### Dataset records
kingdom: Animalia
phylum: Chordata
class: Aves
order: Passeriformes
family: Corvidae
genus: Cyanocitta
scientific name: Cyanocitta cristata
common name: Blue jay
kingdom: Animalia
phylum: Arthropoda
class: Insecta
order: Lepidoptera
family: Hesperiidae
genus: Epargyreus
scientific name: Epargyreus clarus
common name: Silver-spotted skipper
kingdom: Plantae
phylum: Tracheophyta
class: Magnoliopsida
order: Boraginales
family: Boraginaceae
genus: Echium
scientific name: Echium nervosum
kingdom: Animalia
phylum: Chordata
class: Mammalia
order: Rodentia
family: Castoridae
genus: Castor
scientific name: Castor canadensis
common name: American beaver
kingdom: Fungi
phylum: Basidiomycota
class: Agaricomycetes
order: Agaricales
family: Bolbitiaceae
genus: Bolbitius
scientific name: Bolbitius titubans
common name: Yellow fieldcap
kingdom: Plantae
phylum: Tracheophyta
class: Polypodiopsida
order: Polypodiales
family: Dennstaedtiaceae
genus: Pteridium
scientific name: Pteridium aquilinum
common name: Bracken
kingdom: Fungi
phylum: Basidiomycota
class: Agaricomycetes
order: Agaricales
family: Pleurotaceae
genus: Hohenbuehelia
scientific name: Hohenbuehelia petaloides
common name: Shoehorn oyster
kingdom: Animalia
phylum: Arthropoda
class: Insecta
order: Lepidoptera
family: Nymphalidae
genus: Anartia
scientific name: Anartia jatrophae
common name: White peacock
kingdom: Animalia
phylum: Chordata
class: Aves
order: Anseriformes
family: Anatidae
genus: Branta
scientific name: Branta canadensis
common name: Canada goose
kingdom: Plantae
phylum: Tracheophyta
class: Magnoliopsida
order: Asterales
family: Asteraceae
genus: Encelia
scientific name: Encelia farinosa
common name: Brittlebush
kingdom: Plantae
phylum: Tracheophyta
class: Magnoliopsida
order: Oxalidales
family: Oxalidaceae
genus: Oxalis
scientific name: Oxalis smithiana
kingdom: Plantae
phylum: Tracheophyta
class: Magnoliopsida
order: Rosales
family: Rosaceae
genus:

### What you need to do
Reproduce every line of the rows above verbatim, leaving nothing out and changing nothing.

### Exercise output
kingdom: Animalia
phylum: Chordata
class: Aves
order: Passeriformes
family: Corvidae
genus: Cyanocitta
scientific name: Cyanocitta cristata
common name: Blue jay
kingdom: Animalia
phylum: Arthropoda
class: Insecta
order: Lepidoptera
family: Hesperiidae
genus: Epargyreus
scientific name: Epargyreus clarus
common name: Silver-spotted skipper
kingdom: Plantae
phylum: Tracheophyta
class: Magnoliopsida
order: Boraginales
family: Boraginaceae
genus: Echium
scientific name: Echium nervosum
kingdom: Animalia
phylum: Chordata
class: Mammalia
order: Rodentia
family: Castoridae
genus: Castor
scientific name: Castor canadensis
common name: American beaver
kingdom: Fungi
phylum: Basidiomycota
class: Agaricomycetes
order: Agaricales
family: Bolbitiaceae
genus: Bolbitius
scientific name: Bolbitius titubans
common name: Yellow fieldcap
kingdom: Plantae
phylum: Tracheophyta
class: Polypodiopsida
order: Polypodiales
family: Dennstaedtiaceae
genus: Pteridium
scientific name: Pteridium aquilinum
common name: Bracken
kingdom: Fungi
phylum: Basidiomycota
class: Agaricomycetes
order: Agaricales
family: Pleurotaceae
genus: Hohenbuehelia
scientific name: Hohenbuehelia petaloides
common name: Shoehorn oyster
kingdom: Animalia
phylum: Arthropoda
class: Insecta
order: Lepidoptera
family: Nymphalidae
genus: Anartia
scientific name: Anartia jatrophae
common name: White peacock
kingdom: Animalia
phylum: Chordata
class: Aves
order: Anseriformes
family: Anatidae
genus: Branta
scientific name: Branta canadensis
common name: Canada goose
kingdom: Plantae
phylum: Tracheophyta
class: Magnoliopsida
order: Asterales
family: Asteraceae
genus: Encelia
scientific name: Encelia farinosa
common name: Brittlebush
kingdom: Plantae
phylum: Tracheophyta
class: Magnoliopsida
order: Oxalidales
family: Oxalidaceae
genus: Oxalis
scientific name: Oxalis smithiana
kingdom: Plantae
phylum: Tracheophyta
class: Magnoliopsida
order: Rosales
family: Rosaceae
genus:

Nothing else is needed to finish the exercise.